Action item: Write out all of the lines below word for word, leaving the pictures out of your answer.

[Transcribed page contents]
****************************************

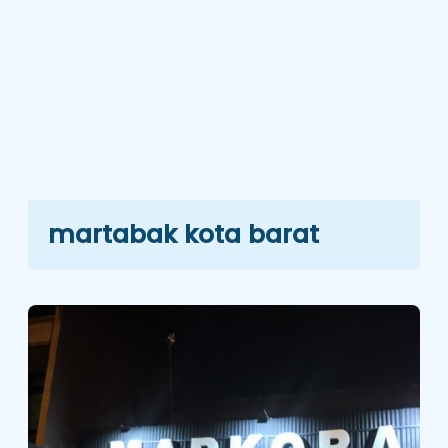
martabak kota barat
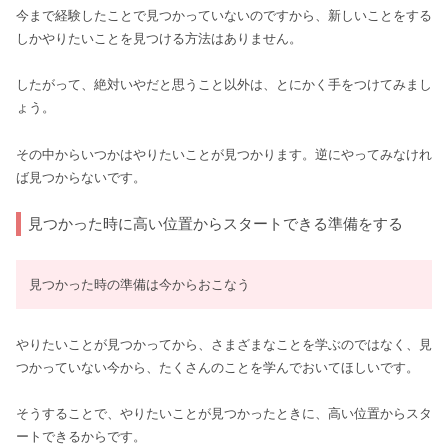
今まで経験したことで見つかっていないのですから、新しいことをする
しかやりたいことを見つける方法はありません。
したがって、絶対いやだと思うこと以外は、とにかく手をつけてみまし
ょう。
その中からいつかはやりたいことが見つかります。逆にやってみなけれ
ば見つからないです。
見つかった時に高い位置からスタートできる準備をする
見つかった時の準備は今からおこなう
やりたいことが見つかってから、さまざまなことを学ぶのではなく、見
つかっていない今から、たくさんのことを学んでおいてほしいです。
そうすることで、やりたいことが見つかったときに、高い位置からスタ
ートできるからです。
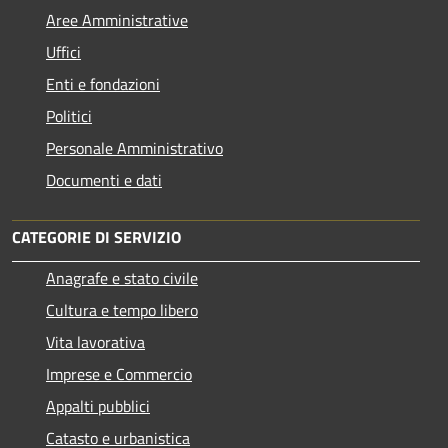
Aree Amministrative
Uffici
Enti e fondazioni
Politici
Personale Amministrativo
Documenti e dati
CATEGORIE DI SERVIZIO
Anagrafe e stato civile
Cultura e tempo libero
Vita lavorativa
Imprese e Commercio
Appalti pubblici
Catasto e urbanistica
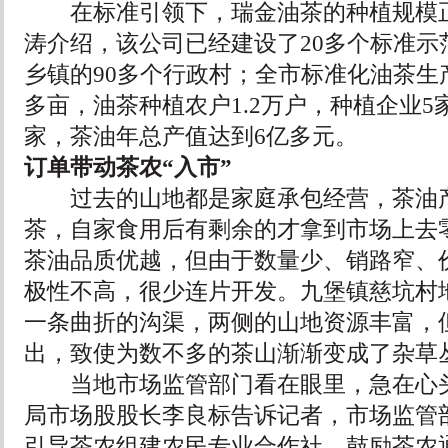
在标准引领下，瑞金油茶的种植规模正
涛介绍，该公司已经建设了20多个标准示
乡镇的90多个行政村；全市标准化油茶生
多亩，油茶种植农户1.2万户，种植企业5
家，茶油年总产值达到6亿多元。
订单带动茶农“入市”
过去的山地都是家庭承包经营，茶油产
茶，自家食用后有剩余的才拿到市场上去
茶油品质优越，但由于数量少、销路窄、
极性不高，很少连片开发。九堡镇慈坑村
一条曲折的沟渠，两侧的山地资源丰富，
出，致使为数不多的茶山渐渐变成了杂草
当地市场监管部门看在眼里，急在心头
局市场股股长李良标告诉记者，市场监管
引导茶农组建农民专业合作社，鼓励茶农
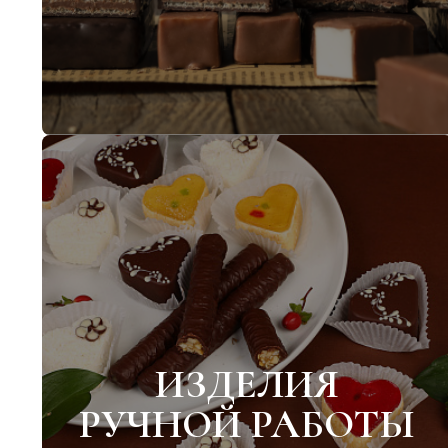
ИЗДЕЛИЯ
РУЧНОЙ РАБОТЫ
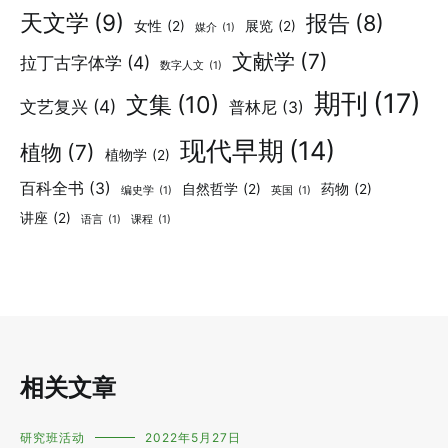
天文学
(9)
报告
(8)
女性
(2)
展览
(2)
媒介
(1)
文献学
(7)
拉丁古字体学
(4)
数字人文
(1)
期刊
(17)
文集
(10)
文艺复兴
(4)
普林尼
(3)
现代早期
(14)
植物
(7)
植物学
(2)
百科全书
(3)
自然哲学
(2)
药物
(2)
编史学
(1)
英国
(1)
讲座
(2)
语言
(1)
课程
(1)
相关文章
研究班活动
2022年5月27日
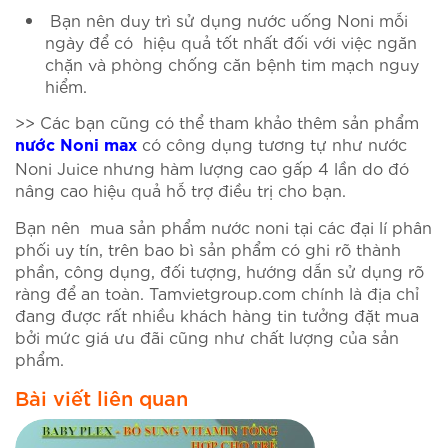
Bạn nên duy trì sử dụng nước uống Noni mỗi
ngày để có hiệu quả tốt nhất đối với việc ngăn
chặn và phòng chống căn bệnh tim mạch nguy
hiểm.
>> Các bạn cũng có thể tham khảo thêm sản phẩm
có công dụng tương tự như nước
nước Noni max
Noni Juice nhưng hàm lượng cao gấp 4 lần do đó
nâng cao hiệu quả hỗ trợ điều trị cho bạn.
Bạn nên mua sản phẩm nước noni tại các đại lí phân
phối uy tín, trên bao bì sản phẩm có ghi rõ thành
phần, công dụng, đối tượng, hướng dẫn sử dụng rõ
ràng để an toàn. Tamvietgroup.com chính là địa chỉ
đang được rất nhiều khách hàng tin tưởng đặt mua
bởi mức giá ưu đãi cũng như chất lượng của sản
phẩm.
Bài viết liên quan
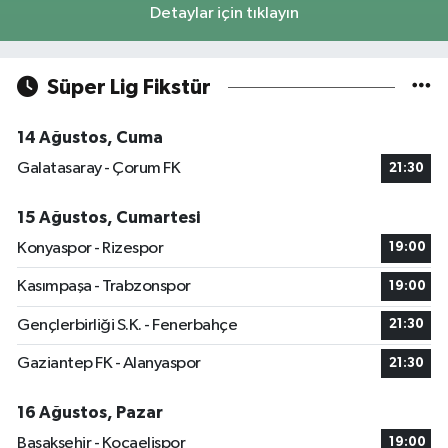
Detaylar için tıklayın
Süper Lig Fikstür
14 Ağustos, Cuma
Galatasaray - Çorum FK
21:30
15 Ağustos, Cumartesi
Konyaspor - Rizespor
19:00
Kasımpaşa - Trabzonspor
19:00
Gençlerbirliği S.K. - Fenerbahçe
21:30
Gaziantep FK - Alanyaspor
21:30
16 Ağustos, Pazar
Başakşehir - Kocaelispor
19:00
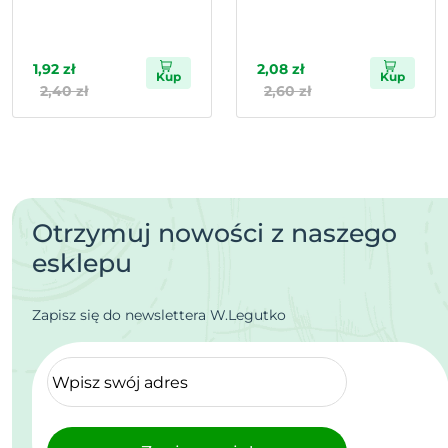
1,92 zł
2,08 zł
Kup
Kup
2,40 zł
2,60 zł
Otrzymuj nowości z naszego
esklepu
Zapisz się do newslettera W.Legutko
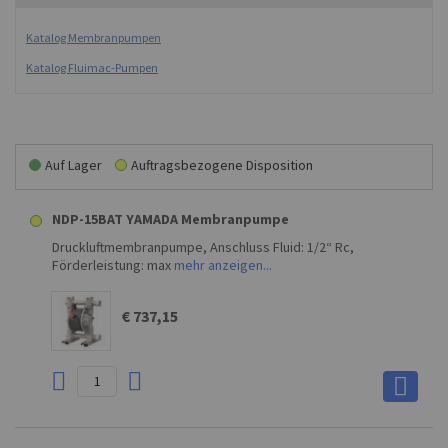
Katalog Membranpumpen
Katalog Fluimac-Pumpen
Auf Lager
Auftragsbezogene Disposition
NDP-15BAT YAMADA Membranpumpe
Druckluftmembranpumpe, Anschluss Fluid: 1/2“ Rc,
Förderleistung: max
mehr anzeigen...
€ 737,15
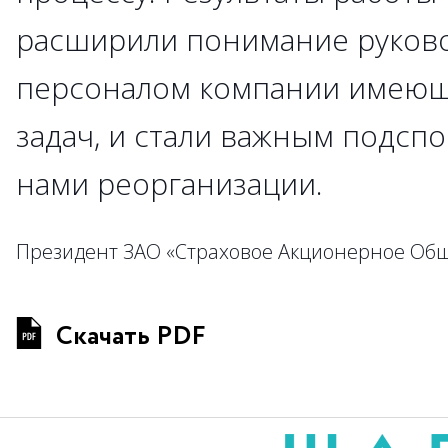
расширили понимание руково
персоналом компании имеющ
задач, и стали важным подсп
нами реорганизации.
Президент ЗАО «Страховое Акционерное Общ
Скачать PDF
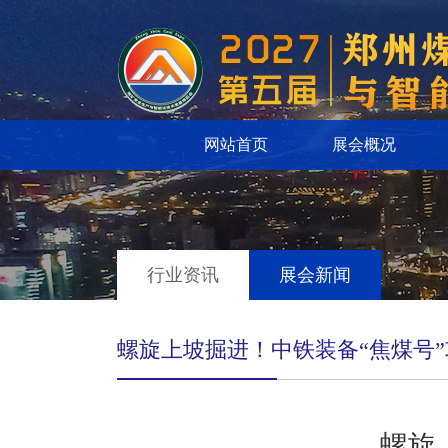
网站首页
展会概况
行业资讯
展会新闻
螺旋上坡掘进！中铁装备“焦煤号
螺旋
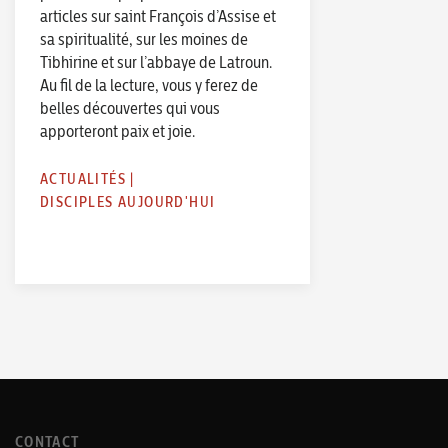
articles sur saint François d’Assise et
sa spiritualité, sur les moines de
Tibhirine et sur l’abbaye de Latroun.
Au fil de la lecture, vous y ferez de
belles découvertes qui vous
apporteront paix et joie.
ACTUALITÉS
|
DISCIPLES AUJOURD'HUI
CONTACT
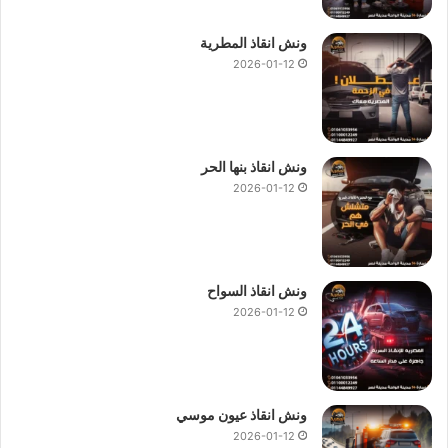
ونش انقاذ المطرية
2026-01-12
ونش انقاذ بنها الحر
2026-01-12
ونش انقاذ السواح
2026-01-12
ونش انقاذ عيون موسي
2026-01-12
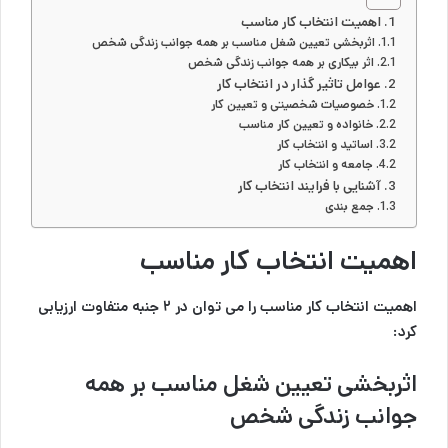
اهمیت انتخاب کار مناسب
اثربخشی تعیین شغل مناسب بر همه جوانب زندگی شخص
اثر بیکاری بر همه جوانب زندگی شخص
عوامل تاثیر گذار در انتخاب کار
خصوصیات شخصیتی و تعیین کار
خانواده و تعیین کار مناسب
اساتید و انتخاب کار
جامعه و انتخاب کار
آشنایی با فرایند انتخاب کار
جمع بندی
اهمیت انتخاب کار مناسب
اهمیت
انتخاب کار
مناسب را می توان در ۲ جنبه متفاوت ارزیابی
کرد:
اثربخشی تعیین شغل مناسب بر همه
جوانب زندگی شخص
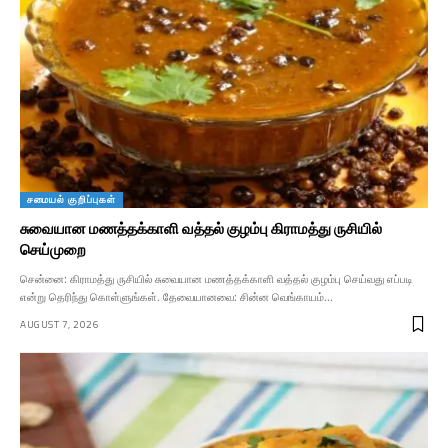
சமையல் குறிப்புகள்
சுவையான மணத்தக்காளி வத்தல் குழம்பு கிராமத்து ருசியில்
செய்முறை
சென்னை: கிராமத்து ருசியில் சுவையான மணத்தக்காளி வத்தல் குழம்பு செய்வது எப்படி
என்று தெரிந்து கொள்ளுங்கள். தேவையானவை: சின்ன வெங்காயம்…
AUGUST 7, 2026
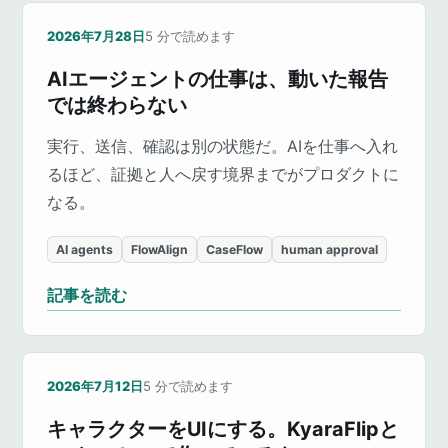
2026年7月28日
5
分で読めます
AIエージェントの仕事は、動いた報告
では終わらない
実行、送信、確認は別の状態だ。AIを仕事へ入れ
るほど、証拠と人へ戻す境界までがプロダクトに
なる。
AI agents
FlowAlign
CaseFlow
human approval
記事を読む
2026年7月12日
5
分で読めます
キャラクターをUIにする。KyaraFlipと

****************************************

Answer area:
martabak kota barat
今まで経験したことで見つかっていないのですから、新しいことをする
しかやりたいことを見つける方法はありません。
したがって、絶対いやだと思うこと以外は、とにかく手をつけてみまし
ょう。
その中からいつかはやりたいことが見つかります。逆にやってみなけれ
ば見つからないです。
見つかった時に高い位置からスタートできる準備をする
見つかった時の準備は今からおこなう
やりたいことが見つかってから、さまざまなことを学ぶのではなく、見
つかっていない今から、たくさんのことを学んでおいてほしいです。
そうすることで、やりたいことが見つかったときに、高い位置からスタ
ートできるからです。
Aree Amministrative
Uffici
Enti e fondazioni
Politici
Personale Amministrativo
Documenti e dati
CATEGORIE DI SERVIZIO
Anagrafe e stato civile
Cultura e tempo libero
Vita lavorativa
Imprese e Commercio
Appalti pubblici
Catasto e urbanistica
在标准引领下，瑞金油茶的种植规模正
涛介绍，该公司已经建设了20多个标准示
乡镇的90多个行政村；全市标准化油茶生
多亩，油茶种植农户1.2万户，种植企业5
家，茶油年总产值达到6亿多元。
订单带动茶农“入市”
过去的山地都是家庭承包经营，茶油产
茶，自家食用后有剩余的才拿到市场上去
茶油品质优越，但由于数量少、销路窄、
极性不高，很少连片开发。九堡镇慈坑村
一条曲折的沟渠，两侧的山地资源丰富，
出，致使为数不多的茶山渐渐变成了杂草
当地市场监管部门看在眼里，急在心头
局市场股股长李良标告诉记者，市场监管
引导茶农组建农民专业合作社，鼓励茶农
ИЗДЕЛИЯ
РУЧНОЙ РАБОТЫ
天文学
(9)
报告
(8)
女性
(2)
展览
(2)
媒介
(1)
文献学
(7)
拉丁古字体学
(4)
数字人文
(1)
期刊
(17)
文集
(10)
文艺复兴
(4)
普林尼
(3)
现代早期
(14)
植物
(7)
植物学
(2)
百科全书
(3)
自然哲学
(2)
药物
(2)
编史学
(1)
英国
(1)
讲座
(2)
语言
(1)
课程
(1)
相关文章
研究班活动
2022年5月27日
Bạn nên duy trì sử dụng nước uống Noni mỗi
ngày để có hiệu quả tốt nhất đối với việc ngăn
chặn và phòng chống căn bệnh tim mạch nguy
hiểm.
>> Các bạn cũng có thể tham khảo thêm sản phẩm
có công dụng tương tự như nước
nước Noni max
Noni Juice nhưng hàm lượng cao gấp 4 lần do đó
nâng cao hiệu quả hỗ trợ điều trị cho bạn.
Bạn nên mua sản phẩm nước noni tại các đại lí phân
phối uy tín, trên bao bì sản phẩm có ghi rõ thành
phần, công dụng, đối tượng, hướng dẫn sử dụng rõ
ràng để an toàn. Tamvietgroup.com chính là địa chỉ
đang được rất nhiều khách hàng tin tưởng đặt mua
bởi mức giá ưu đãi cũng như chất lượng của sản
phẩm.
Bài viết liên quan
Detaylar için tıklayın
Süper Lig Fikstür
14 Ağustos, Cuma
Galatasaray - Çorum FK
21:30
15 Ağustos, Cumartesi
Konyaspor - Rizespor
19:00
Kasımpaşa - Trabzonspor
19:00
Gençlerbirliği S.K. - Fenerbahçe
21:30
Gaziantep FK - Alanyaspor
21:30
16 Ağustos, Pazar
Başakşehir - Kocaelispor
19:00
1,92 zł
2,08 zł
Kup
Kup
2,40 zł
2,60 zł
Otrzymuj nowości z naszego
esklepu
Zapisz się do newslettera W.Legutko
Katalog Membranpumpen
Katalog Fluimac-Pumpen
Auf Lager
Auftragsbezogene Disposition
NDP-15BAT YAMADA Membranpumpe
Druckluftmembranpumpe, Anschluss Fluid: 1/2“ Rc,
Förderleistung: max
mehr anzeigen...
€ 737,15
расширили понимание руково
персоналом компании имеющ
задач, и стали важным подсп
нами реорганизации.
Президент ЗАО «Страховое Акционерное Общ
Скачать PDF
网站首页
展会概况
行业资讯
展会新闻
螺旋上坡掘进！中铁装备“焦煤号
螺旋
articles sur saint François d’Assise et
sa spiritualité, sur les moines de
Tibhirine et sur l’abbaye de Latroun.
Au fil de la lecture, vous y ferez de
belles découvertes qui vous
apporteront paix et joie.
ACTUALITÉS
|
DISCIPLES AUJOURD'HUI
CONTACT
ونش انقاذ المطرية
2026-01-12
ونش انقاذ بنها الحر
2026-01-12
ونش انقاذ السواح
2026-01-12
ونش انقاذ عيون موسي
2026-01-12
اهمیت انتخاب کار مناسب
اثربخشی تعیین شغل مناسب بر همه جوانب زندگی شخص
اثر بیکاری بر همه جوانب زندگی شخص
عوامل تاثیر گذار در انتخاب کار
خصوصیات شخصیتی و تعیین کار
خانواده و تعیین کار مناسب
اساتید و انتخاب کار
جامعه و انتخاب کار
آشنایی با فرایند انتخاب کار
جمع بندی
اهمیت انتخاب کار مناسب
اهمیت
انتخاب کار
مناسب را می توان در ۲ جنبه متفاوت ارزیابی
کرد:
اثربخشی تعیین شغل مناسب بر همه
جوانب زندگی شخص
சமையல் குறிப்புகள்
சுவையான மணத்தக்காளி வத்தல் குழம்பு கிராமத்து ருசியில்
செய்முறை
சென்னை: கிராமத்து ருசியில் சுவையான மணத்தக்காளி வத்தல் குழம்பு செய்வது எப்படி
என்று தெரிந்து கொள்ளுங்கள். தேவையானவை: சின்ன வெங்காயம்…
AUGUST 7, 2026
2026年7月28日
5
分で読めます
AIエージェントの仕事は、動いた報告
では終わらない
実行、送信、確認は別の状態だ。AIを仕事へ入れ
るほど、証拠と人へ戻す境界までがプロダクトに
なる。
AI agents
FlowAlign
CaseFlow
human approval
記事を読む
2026年7月12日
5
分で読めます
キャラクターをUIにする。KyaraFlipと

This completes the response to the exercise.